▼

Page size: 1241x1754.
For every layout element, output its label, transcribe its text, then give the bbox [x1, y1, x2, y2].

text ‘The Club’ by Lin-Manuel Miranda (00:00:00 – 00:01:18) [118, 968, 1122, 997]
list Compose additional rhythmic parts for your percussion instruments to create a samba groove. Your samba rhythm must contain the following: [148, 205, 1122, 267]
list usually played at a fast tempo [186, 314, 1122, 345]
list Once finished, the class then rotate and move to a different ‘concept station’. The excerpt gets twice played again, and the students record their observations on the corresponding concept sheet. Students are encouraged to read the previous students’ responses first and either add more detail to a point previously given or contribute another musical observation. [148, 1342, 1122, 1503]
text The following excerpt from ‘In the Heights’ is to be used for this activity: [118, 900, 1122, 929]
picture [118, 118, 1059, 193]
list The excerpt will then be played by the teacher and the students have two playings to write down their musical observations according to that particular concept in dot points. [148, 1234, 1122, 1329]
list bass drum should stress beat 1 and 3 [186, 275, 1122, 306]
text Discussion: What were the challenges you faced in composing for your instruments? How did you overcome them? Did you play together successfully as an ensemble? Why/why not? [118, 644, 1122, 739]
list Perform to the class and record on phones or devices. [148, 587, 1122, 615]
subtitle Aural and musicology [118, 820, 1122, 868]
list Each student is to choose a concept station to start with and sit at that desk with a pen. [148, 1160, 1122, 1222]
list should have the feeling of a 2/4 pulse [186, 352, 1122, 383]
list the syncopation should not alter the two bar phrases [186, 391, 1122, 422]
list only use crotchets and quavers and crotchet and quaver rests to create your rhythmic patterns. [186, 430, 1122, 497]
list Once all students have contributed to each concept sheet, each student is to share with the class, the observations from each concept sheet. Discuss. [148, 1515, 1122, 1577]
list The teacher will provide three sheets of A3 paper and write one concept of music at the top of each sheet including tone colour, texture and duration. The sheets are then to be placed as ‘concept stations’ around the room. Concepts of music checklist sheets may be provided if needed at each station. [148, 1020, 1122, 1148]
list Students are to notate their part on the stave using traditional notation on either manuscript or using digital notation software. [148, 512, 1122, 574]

▲

▶ Work request: Type the material above out again, exactly.

▶ Answer section:
Page size: 1241x1754.
For every layout element, output its label, transcribe its text, then give the bbox [x1, y1, x2, y2].

text ‘The Club’ by Lin-Manuel Miranda (00:00:00 – 00:01:18) [118, 968, 1122, 997]
list Compose additional rhythmic parts for your percussion instruments to create a samba groove. Your samba rhythm must contain the following: [148, 205, 1122, 267]
list usually played at a fast tempo [186, 314, 1122, 345]
list Once finished, the class then rotate and move to a different ‘concept station’. The excerpt gets twice played again, and the students record their observations on the corresponding concept sheet. Students are encouraged to read the previous students’ responses first and either add more detail to a point previously given or contribute another musical observation. [148, 1342, 1122, 1503]
text The following excerpt from ‘In the Heights’ is to be used for this activity: [118, 900, 1122, 929]
picture [118, 118, 1059, 193]
list The excerpt will then be played by the teacher and the students have two playings to write down their musical observations according to that particular concept in dot points. [148, 1234, 1122, 1329]
list bass drum should stress beat 1 and 3 [186, 275, 1122, 306]
text Discussion: What were the challenges you faced in composing for your instruments? How did you overcome them? Did you play together successfully as an ensemble? Why/why not? [118, 644, 1122, 739]
list Perform to the class and record on phones or devices. [148, 587, 1122, 615]
subtitle Aural and musicology [118, 820, 1122, 868]
list Each student is to choose a concept station to start with and sit at that desk with a pen. [148, 1160, 1122, 1222]
list should have the feeling of a 2/4 pulse [186, 352, 1122, 383]
list the syncopation should not alter the two bar phrases [186, 391, 1122, 422]
list only use crotchets and quavers and crotchet and quaver rests to create your rhythmic patterns. [186, 430, 1122, 497]
list Once all students have contributed to each concept sheet, each student is to share with the class, the observations from each concept sheet. Discuss. [148, 1515, 1122, 1577]
list The teacher will provide three sheets of A3 paper and write one concept of music at the top of each sheet including tone colour, texture and duration. The sheets are then to be placed as ‘concept stations’ around the room. Concepts of music checklist sheets may be provided if needed at each station. [148, 1020, 1122, 1148]
list Students are to notate their part on the stave using traditional notation on either manuscript or using digital notation software. [148, 512, 1122, 574]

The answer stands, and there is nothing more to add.